Lukaschenko hat diejenigen, die im Ausland Zuflucht gesucht haben, als illoyal kritisiert und sie als "Kriminelle" bezeichnet, die die Staatsbürgerschaft nicht verdienen."Sind diese Menschen würdig, Bürger von Belarus zu bleiben, wenn sie aus ihrem Heimatland geflohen sind und tatsächlich die Verbindung zu diesem Land abgebrochen haben?" fragte er letztes Jahr bei einer Regierungssitzung. Die meisten Dissidenten sagen, es sei der Staat gewesen, der die Beziehungen zu ihnen abgebrochen habe.
"Mein Reisepass wurde 2020 gekündigt", sagte Inga Okava, eine 49-jährige ehemalige Freiwillige, die wegen des Versuchs, die Wahlen 2020 unabhängig zu überwachen, inhaftiert wurde. "Sie haben alles gefälscht, was jeder wollte", seufzte sie. Nachdem sie nach der russischen Invasion in die Ukraine und dann nach Polen geflohen war, wurde ihr inzwischen ein vorläufiges polnisches Reisedokument angeboten. Aber es läuft nächstes Jahr ab und sie vermisst ihr Zuhause "Ich fühle mich auf keinen Fall als Teil der polnischen Gemeinschaft", sagte Inga, die jetzt arbeitslos ist.
"Das nennt man das verzögerte Lebenssyndrom. Man hat das Gefühl, man geht zurück, warum sollte man Polnisch lernen, warum arbeiten, warum sollte man noch etwas anderes tun?" Maxim sagte, er werde immer Belarusse sein, auch ohne Pass. "Ich wurde nicht von meinem Land im Stich gelassen, sondern von meinem Staat", sagte er.
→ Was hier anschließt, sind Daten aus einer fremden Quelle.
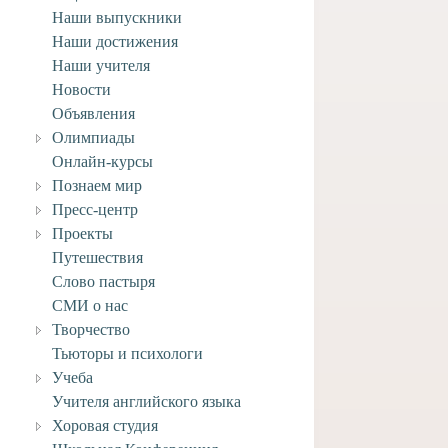
Наши выпускники
Наши достижения
Наши учителя
Новости
Объявления
Олимпиады
Онлайн-курсы
Познаем мир
Пресс-центр
Проекты
Путешествия
Слово пастыря
СМИ о нас
Творчество
Тьюторы и психологи
вляем учащегося
Учеба
го отделения Анри
ворческими
Учителя английского языка
ениями!
Хоровая студия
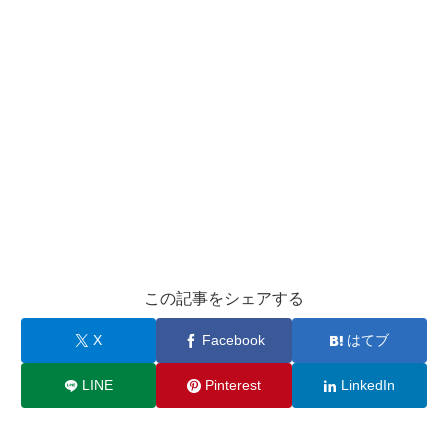
この記事をシェアする
X
Facebook
はてブ
LINE
Pinterest
LinkedIn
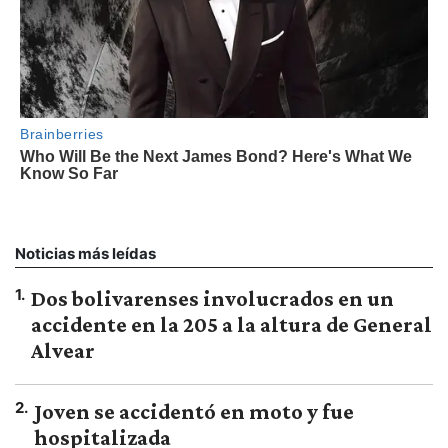
Noticias más leídas
1
.
Dos bolivarenses involucrados en un
accidente en la 205 a la altura de General
Alvear
2
.
Joven se accidentó en moto y fue
hospitalizada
Die Entscheidung, Passverlängerungen im Ausland zu blockieren, löste bei Dissidenten Angst aus, die auf sympathische europäische Staaten und die weißrussische Exilregierung angewiesen waren.
Oppositionsführerin Swetlana Tichanowskaja, die 2020 gegen Lukaschenko kandidierte, stellte schnell einen "Neu-Belarus"-Pass vor und forderte diejenigen, deren Dokumente ablaufen, auf, nicht das Risiko einzugehen, zurückzukehren. "In ein paar Monaten werden die ersten Exemplare ausgestellt", sagte Tichanowskaja und fügte hinzu, sie sei zuversichtlich, dass die Europäische Union die Dokumente akzeptieren werde. Es könnte sich jedoch als schwierig erweisen, die für die Ausstellung neuer Pässe erforderliche Bürokratie aufzubauen. "Es ist eine großartige Idee, aber ich glaube nicht, dass sie im nächsten Jahr umgesetzt werden kann", sagte Olga Dobrowolska, die die Rechtsabteilung des Belarussischen Solidaritätszentrums leitet.
"Im Moment empfehlen wir allen unseren Begünstigten und Kunden, sich jetzt um ihren legalen Aufenthalt zu kümmern und die notwendigen Dokumente zu besorgen", sagte sie. Polen und Litauen haben Belarussen bereits Reisedokumente für Ausländer angeboten, die ihnen vorübergehend den gleichen Schutz gewähren, der staatenlosen Bürgern gewährt wird. Doch für die meisten Belarussen ist die Aussicht, nicht nach Hause zurückkehren zu können, schmerzhaft genug. "Leider lohnt es sich im Moment einfach nicht, nach Belarus zu gehen", sagte Niedzwiecka.